More reasons to worry about AI in war and peace

More reasons to worry about AI in war and peace

UNI joins academics and industry leaders’ appeal for a responsible approach to AI.

More than 100 academics and industry leaders are urging the United Nations to ban lethal autonomous weapons.

Tesla and Space X CEO Elon Musk, Google DeepMind co-founder Mustafa Suleyman, and 114 others signed the open letter to the UN requesting the ban on killer artificial intelligence, published earlier this week.

Lethal autonomous weapons threaten to become the third revolution in warfare,” the letter states. “Once developed, they will permit armed conflict to be fought at a scale greater than ever, and at timescales faster than humans can comprehend. These can be weapons of terror, weapons that despots and terrorists use against innocent populations, and weapons hacked to behave in undesirable ways.

We do not have long to act. Once this Pandora’s box is opened, it will be hard to close

- signatories to the Open Letter

We do not have long to act.
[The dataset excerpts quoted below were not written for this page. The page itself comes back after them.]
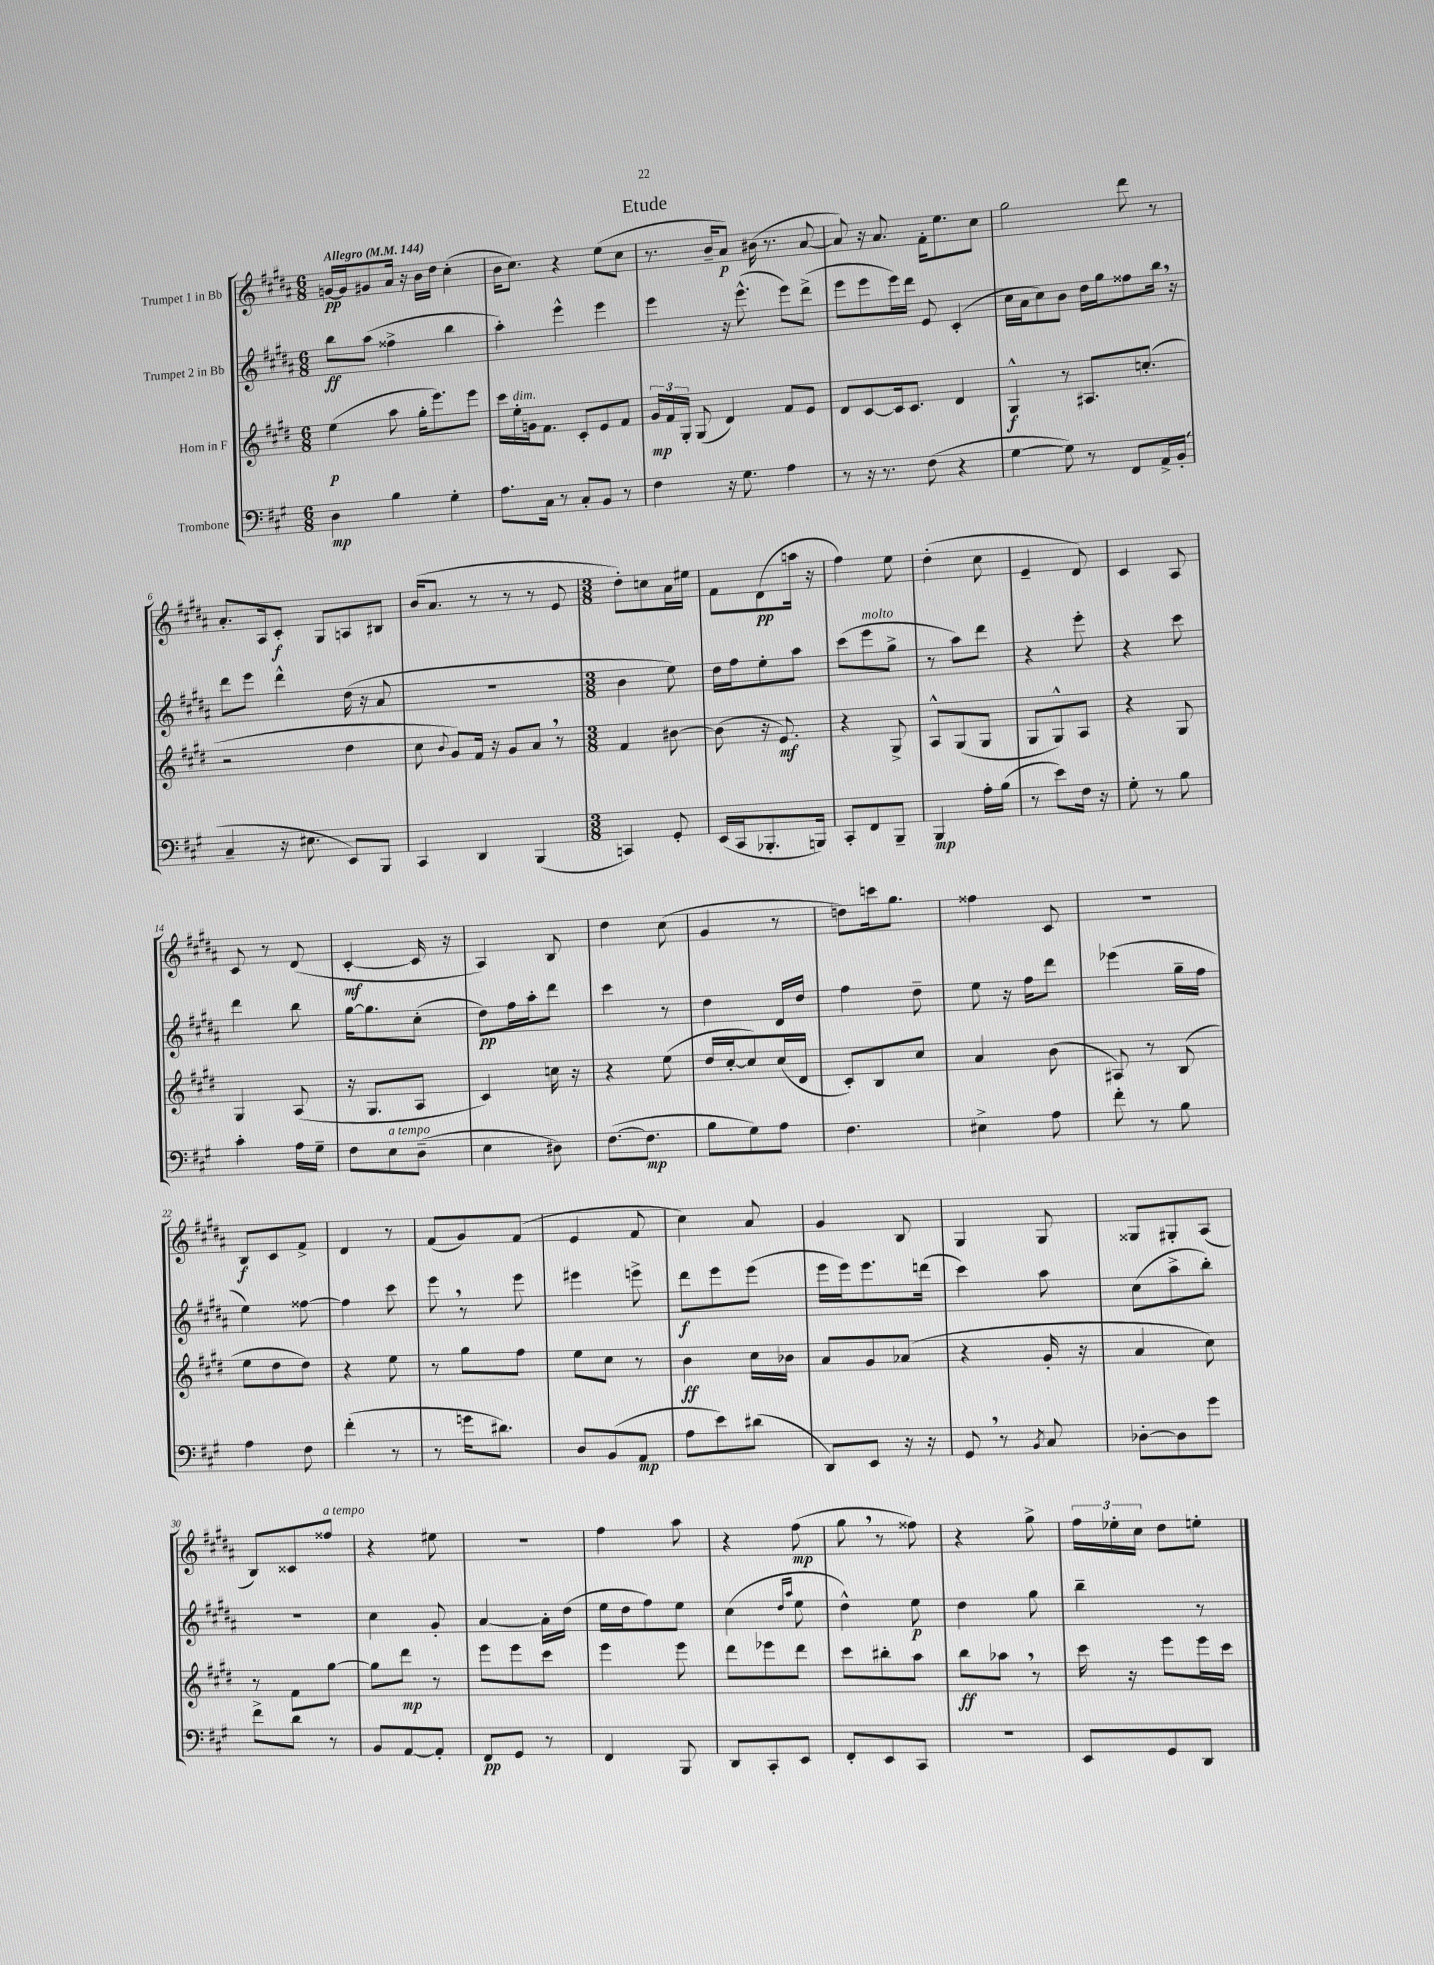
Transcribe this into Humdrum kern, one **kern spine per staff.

**kern	**kern	**kern	**kern
*staff4	*staff3	*staff2	*staff1
*clefF4	*clefG2	*clefG2	*clefG2
*k[f#c#g#]	*k[f#c#g#d#]	*k[f#c#g#d#a#]	*k[f#c#g#d#a#]
*M6/8	*M6/8	*M6/8	*M6/8
*MM144	*MM144	*MM144	*MM144
4D	(4ee	8bb	[16g
.	.	.	16g]
.	.	(8aa#	8g#
4B	8aa	4ff##^	16a#
.	.	.	16r
.	16gg#'	.	16b
.	8.eee)	.	16dd#
4G#'	.	4bb	(4cc#'
.	8eee	.	.
=	=	=	=
8.A	16ccc#	4aa#')	16b
.	16ee'	.	8.cc#)
.	16g	.	.
16C#	8.f#	.	.
8r	.	4eee^^	4r
8C#'	8c#'	.	.
8BB	8e	4eee	(8ee
8r	8f#	.	8cc#
=	=	=	=
4F#	24g#	4eee	8.r
.	24f#	.	.
.	24G#'	.	.
.	(8G#	.	.
.	.	.	16b~
16r	4d#)	16r	8a#)
8.G#	.	(8.eee^^	.
.	.	.	(16b#
.	.	.	8.r
4A	8f#	8eee)	.
.	8e	(8ddd#^	[8a#
=	=	=	=
8r	8d#	8eee	8a#])
16r	[8c#	8eee	16r
8.r	.	.	8.a#
.	16c#]	16eee)	.
.	8.c#	16ddd#	.
(8F#	.	8e	16f#'
.	.	.	8.ee
4r	4d#	(4c#'	.
.	.	.	8cc#
=	=	=	=
[4G#	4G#^^	16cc#	2gg#
.	.	16a#	.
.	.	8cc#)	.
8G#])	8r	8b	.
8r	8.A#	16dd#	.
.	.	16gg#	.
8FF#	.	8ff##	8ddd#
.	(8.cc'	.	.
16AA^	.	16bb	8r
(16BB'	.	16r	.
=	=	=	=
4C#~	2r	8ddd#	8.a#'
.	.	8eee	.
.	.	.	16A#
16r	.	4ddd#^^	8c#'
8.E#	.	.	.
.	.	.	8G#
8EE)	4dd#	(16dd#	8A
.	.	16r	.
8BBB	.	8a#	8B#
=	=	=	=
4CC#	8cc#	2.r	(16b
.	.	.	8.a#
.	8qqb	.	.
.	8g#)	.	.
4DD	16f#	.	8r
.	16r	.	.
.	8g#	.	8r
(4BBB	8a	.	8r
.	8r	.	8e
=	=	=	=
*M3/8	*M3/8	*M3/8	*M3/8
4CC)	4f#	4b	8dd#')
.	.	.	8cc
8GG#'	[8b#	8ee)	16a#
.	.	.	16ee#
=	=	=	=
(16EE	(8b#]	16dd#	8f#
16CC#	.	16ff#	.
8.BBB-'	16r	8ee'	(8d#
.	8.e)	.	.
.	.	8aa#	16aa
16BBB)	.	.	16r
=	=	=	=
8CC#'	4r	(8ccc#	4ff#)
8FF#	.	8eee	.
8BBB~	8G#^	8gg#^	8ee
=	=	=	=
4BBB	8A^^	8r	(4dd#'
.	(8G#	8aa#)	.
16A'	8G#	8ddd#	8cc#
(16B	.	.	.
=	=	=	=
8r	8G#	4r	4e~
8e)	8G#^^)	.	.
16F#	8A	8eee'	8d#)
16r	.	.	.
=	=	=	=
8G#'	4r	4r	4c#
8r	.	.	.
8B	8G#	8ccc#	8A#
=	=	=	=
4c#'	4G#	4ddd#	8c#
.	.	.	8r
16A	(8A	8bb	(8d#
16G#~	.	.	.
=	=	=	=
8F#	16r	[16gg#	[4c#'
.	8.G#	8.gg#]	.
8E	.	.	.
(8D~	8A	(8cc#'	16c#]
.	.	.	16r
=	=	=	=
4E	4c#)	8dd#)	4A#)
.	.	16ff#	.
.	.	16aa#'	.
8D#)	16cc	8ddd#	8B
.	16r	.	.
=	=	=	=
([8.F#	4r	4ccc#	4dd#
8.F#]	.	.	.
.	(8ee	8r	(8cc#
=	=	=	=
8B	16dd#	4dd#	4g#
.	[16cc#'	.	.
8G#)	8cc#])	.	.
8A	(16cc#	16d#	8r
.	16d#	16dd#	.
=	=	=	=
4.F#	8c#')	4ff#	8dd)
.	8B	.	16ccc
.	.	.	8.gg#
.	8cc#	8dd#~	.
=	=	=	=
4E#^	4a	8ee	4ff##
.	.	16r	.
.	.	16ff#	.
8A	(8b	8ddd#	8c#
=	=	=	=
8f#'	8A#)	(4eee-	4.r
8r	8r	.	.
8B	(8B	16gg#~	.
.	.	16ff#	.
=	=	=	=
4A	8ee	4ee)	8B
.	8dd#	.	8c#
8F#	8dd#)	[8ff##	8f#^
=	=	=	=
(4f#'	4r	4ff##]	4d#
8r	8ee	8ccc#	8r
=	=	=	=
8r	8r	8eee	(8f#
16g	8gg#	8r	8g#)
8.d#)	.	.	.
.	8ff#	8eee	(8f#
=	=	=	=
8D	8ee	4eee#	4e
(8BB	8cc#	.	.
8AA	8r	8eee^	8f#
=	=	=	=
8A	4b	8ddd#	4cc#)
8e)	.	8eee	.
(8d#	16cc#	(8eee	8a#
.	16b-	.	.
=	=	=	=
8DD)	8a	16eee	4g#
.	.	16eee)	.
8EE	8g#	8.eee	.
16r	(8a-	.	8B
16r	.	(16ddd	.
=	=	=	=
8GG#	4r	4ccc#)	4G#
8r	.	.	.
8qBB	.	.	.
8C#	16g#'	8aa#	8G#
.	16r	.	.
=	=	=	=
[8D-'	4a	(8cc#	8G##
8D-]	.	8aa#^	8G#'
8g#	8cc#)	8bb')	(8A#
=	=	=	=
8f#^	8r	4.r	8B)
8d	8f#	.	8c##
8r	[8gg#	.	8ff##
=	=	=	=
8BB	8gg#]	4cc#	4r
[8AA	8ddd#	.	.
8AA']	8r	8g#'	8ee#
=	=	=	=
8FF#	8eee	[4a#	4.r
8GG#	8eee	.	.
8r	8ccc#	16a#']	.
.	.	(16dd#	.
=	=	=	=
4FF#	4eee	16ee	4ff#
.	.	16dd#	.
.	.	8ff#)	.
8BBB	8eee	8ee	8aa#
=	=	=	=
8DD	8ddd#	(4cc#	4r
8CC#'	8eee-	.	.
.	.	16qqdd#	.
.	.	16qqaa#	.
8EE	8ddd#	8ee	(8ff#
=	=	=	=
8FF#'	8ccc#	4dd#^^)	8gg#
8EE	8bb#'	.	8r
8CC#	8aa	8ee	8ff##)
=	=	=	=
4.r	8bb	4dd#	4r
.	8aa-	.	.
.	8r	8gg#	8gg#^
=	=	=	=
8EE	16ccc#	4bb~	24ff#
.	.	.	24ee-'
.	16r	.	.
.	.	.	24cc#
8GG#	8eee	.	8dd#
8DD	16eee	8r	8ee'
.	16ccc#	.	.
==	==	==	==
*-	*-	*-	*-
Once this Pandora’s box is opened, it will be hard to close,” it states, concluding with an urgent plea for the UN “to find a way to protect us all from these dangers.


The capability for the autonomous weapons has moved from science fiction to reality over the past 15 years, and UNI is joining this call for a sane approach to AI.
Philip Jennings, General Secretary of UNI Global Union, said:

“We must fully consider the real-world consequences of artificial intelligence. Going forward, our deployment of this technology should not be solely determined by what is possible, but what is ethical and what makes our world more just. The use of autonomous killing machines does not meet either of those criteria and is better left on the silver screen than put on our streets.”

UNI has repeatedly called for the ethical use and development of AI, and the operational requirements and demands for ethical AI will be discussed at our Leadership Summit on October 9.